Consider a two dimensional random walk starting at the bottom left hand corner of an $n$ by $n$ square. At each step you take one step up, down, left or right distance $1$. Each choice has equal and independent probability of $1/4$. The only exception is if the $x$ or $y$ coordinate is $0$ or $n$, that is you are touching a wall of the square.

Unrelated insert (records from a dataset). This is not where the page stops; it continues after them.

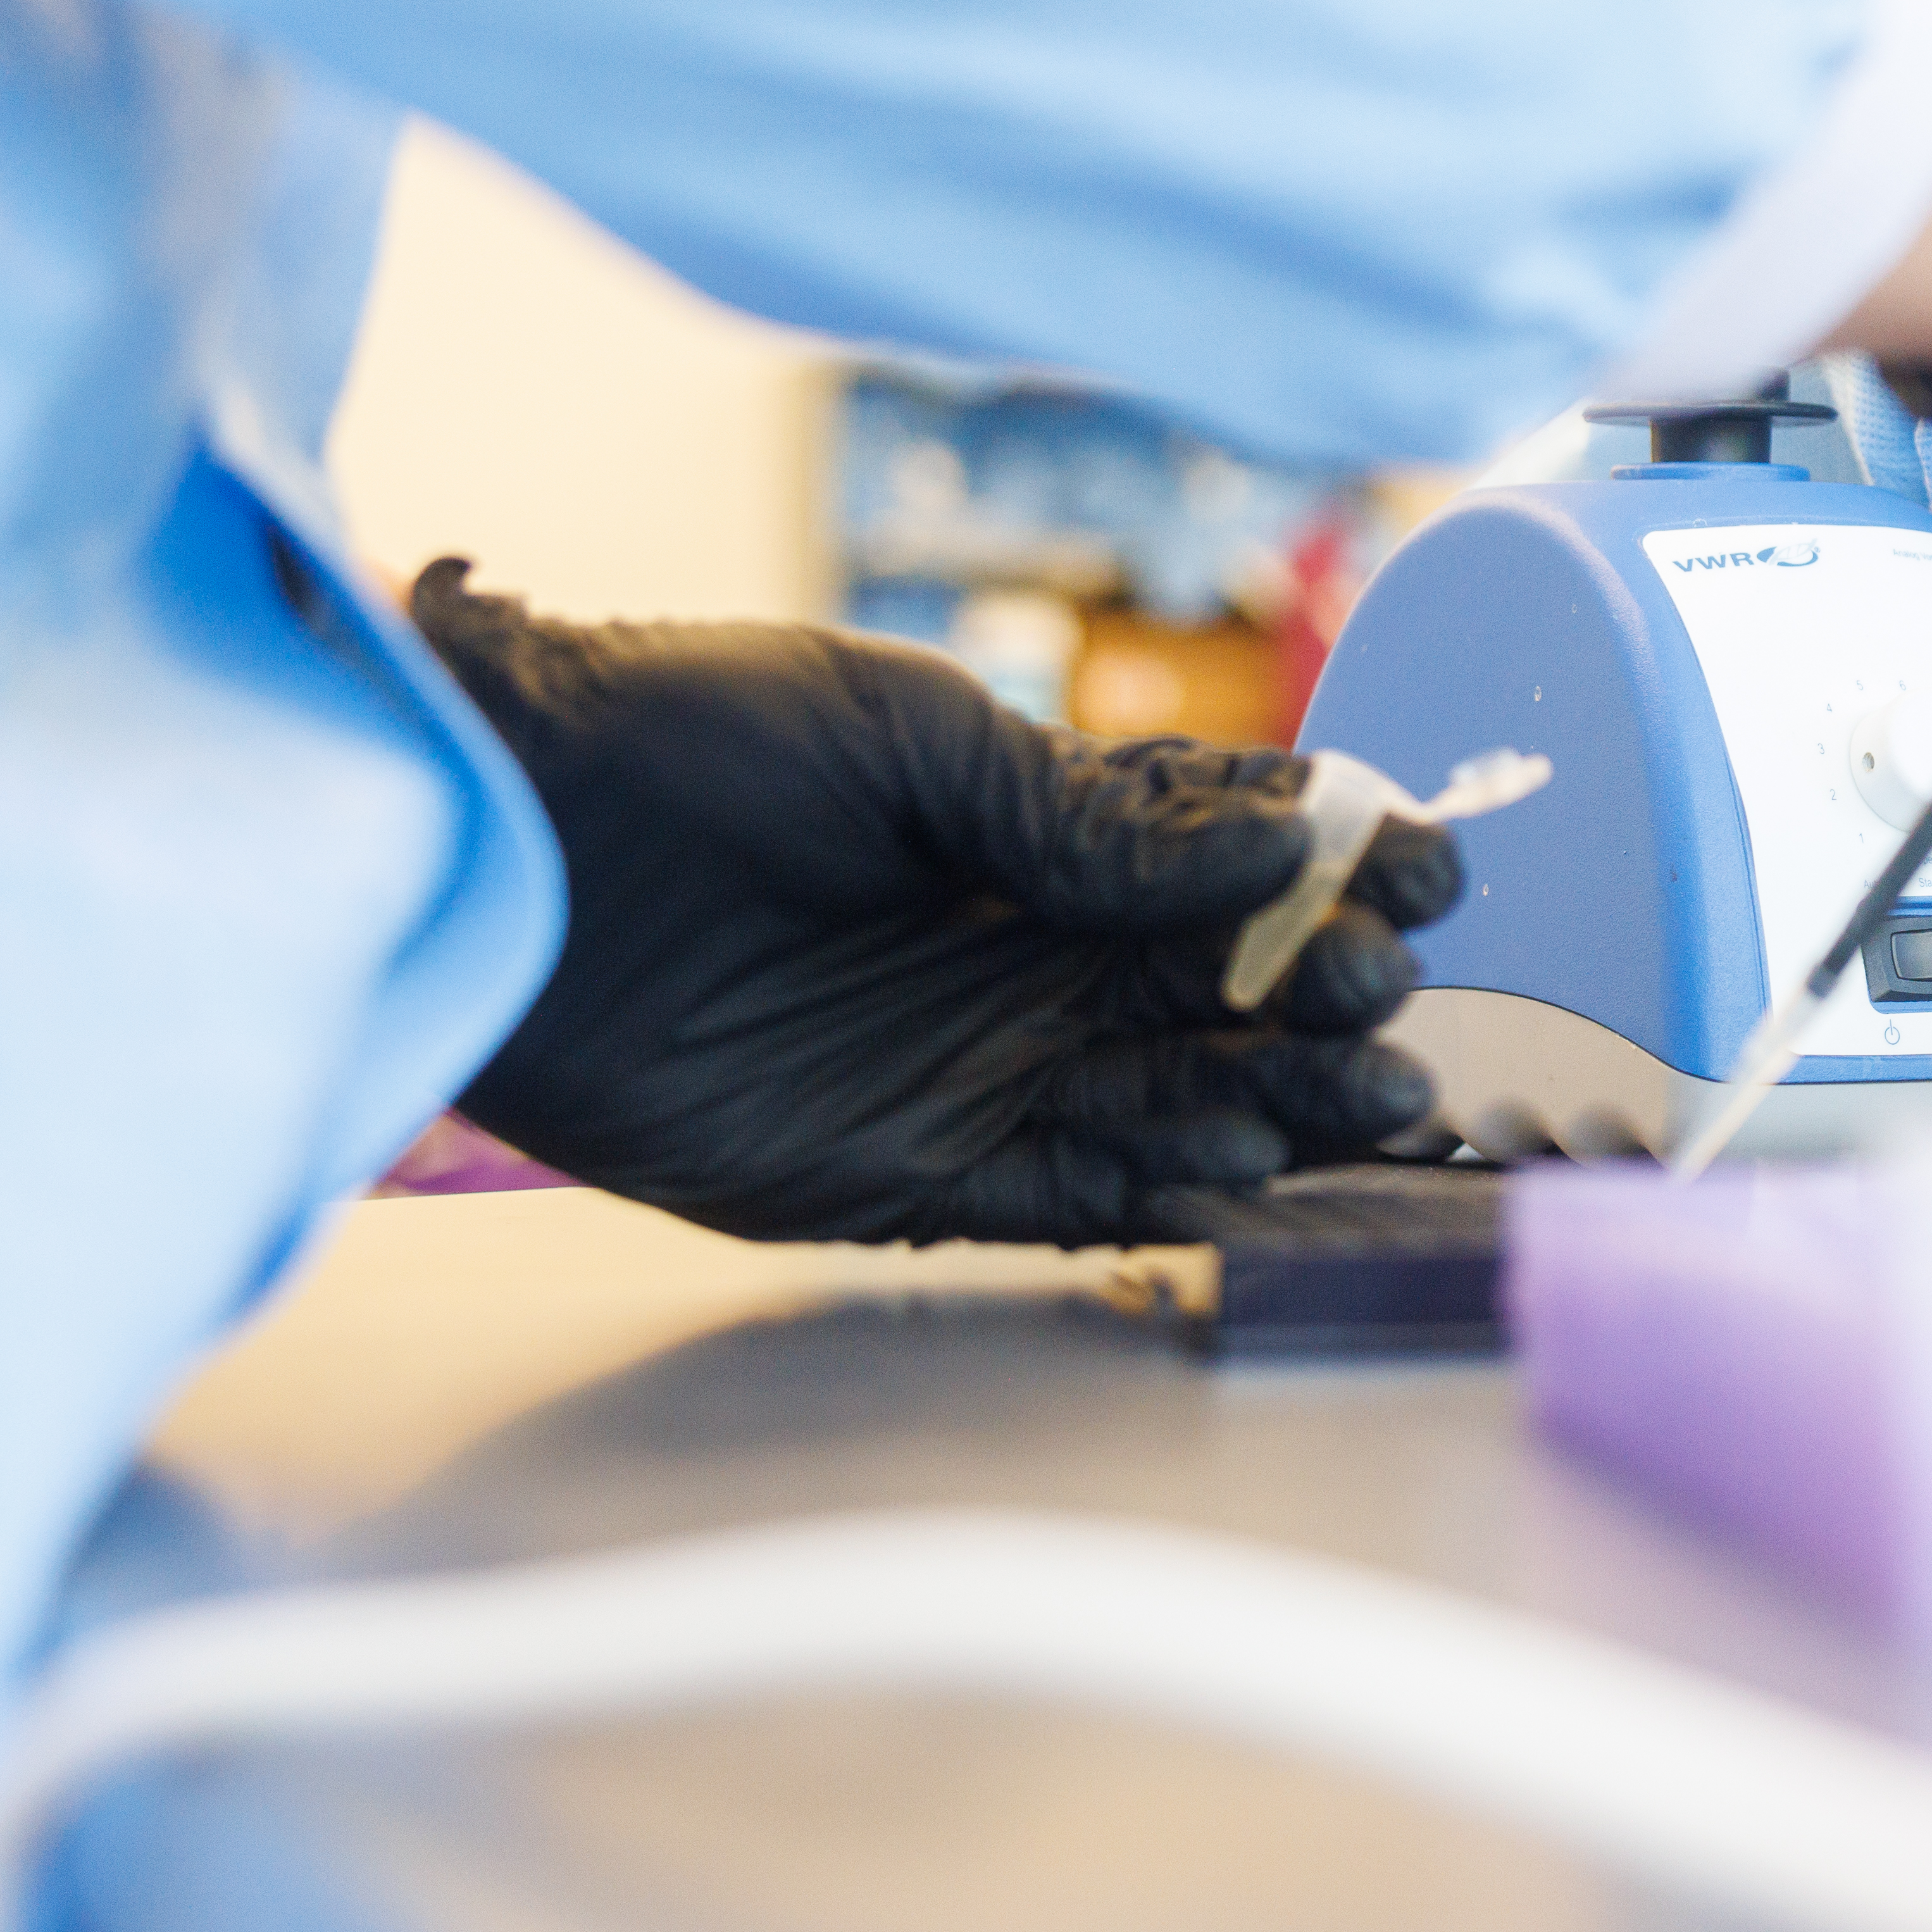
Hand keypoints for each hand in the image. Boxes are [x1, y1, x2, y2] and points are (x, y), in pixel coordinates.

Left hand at [413, 565, 1459, 1242]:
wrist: (501, 836)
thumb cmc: (687, 737)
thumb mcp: (907, 734)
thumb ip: (1087, 812)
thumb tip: (1283, 836)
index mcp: (1048, 835)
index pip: (1238, 859)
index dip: (1342, 862)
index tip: (1430, 866)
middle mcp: (1032, 960)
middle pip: (1232, 999)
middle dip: (1330, 994)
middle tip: (1389, 988)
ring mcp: (975, 1070)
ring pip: (1176, 1104)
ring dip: (1281, 1100)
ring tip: (1367, 1092)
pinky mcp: (902, 1175)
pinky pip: (1063, 1198)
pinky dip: (1158, 1187)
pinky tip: (1240, 1160)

As you never walk outside the square, if you are touching a wall you choose from the available options again with equal probability.
What is the expected time to reach the top right hand corner of the square asymptotic to?
Intuitively it seems that it should take something like $n^3$ time asymptotically but I don't know how to derive this mathematically.
By symmetry, this is $\frac12C_n$ where $C_n$ denotes the commute time between two opposite corners of the discrete square of size $n\times n$. Exact asymptotics of $C_n$ when $n\to\infty$ might be unknown but, for every graph, the commute time $C_{uv}$ between some vertices $u$ and $v$ is $$C_{uv}=2mR_{uv},$$ where $m$ is the total number of edges and $R_{uv}$ the effective resistance between $u$ and $v$. Also, $R_{uv}\leqslant L_{uv}$ where $L_{uv}$ is the length of the shortest path from $u$ to $v$. In the present case $m=2n^2$ and $L_{uv}=2n$ hence $$C_n\leqslant8n^3.$$ On the other hand, for every graph on $k$ vertices, $C_{u,v}\geqslant k\log k\,(1+o(1))$ hence, in the present case, $$C_n\geqslant2n^2\log n\,(1+o(1)).$$ For this and much more, see Random walks on graphs: a survey by László Lovász.
Edit: A careful analysis of the eigenvalues and eigenvectors of the associated Laplacian (see there) shows that, for every $n$, the effective resistance $R_n$ between two opposite corners of the square lattice of size $n\times n$ is such that $$R_n\lt6+4\log n,$$ hence $$C_n\leqslant16n^2\log n+O(n^2).$$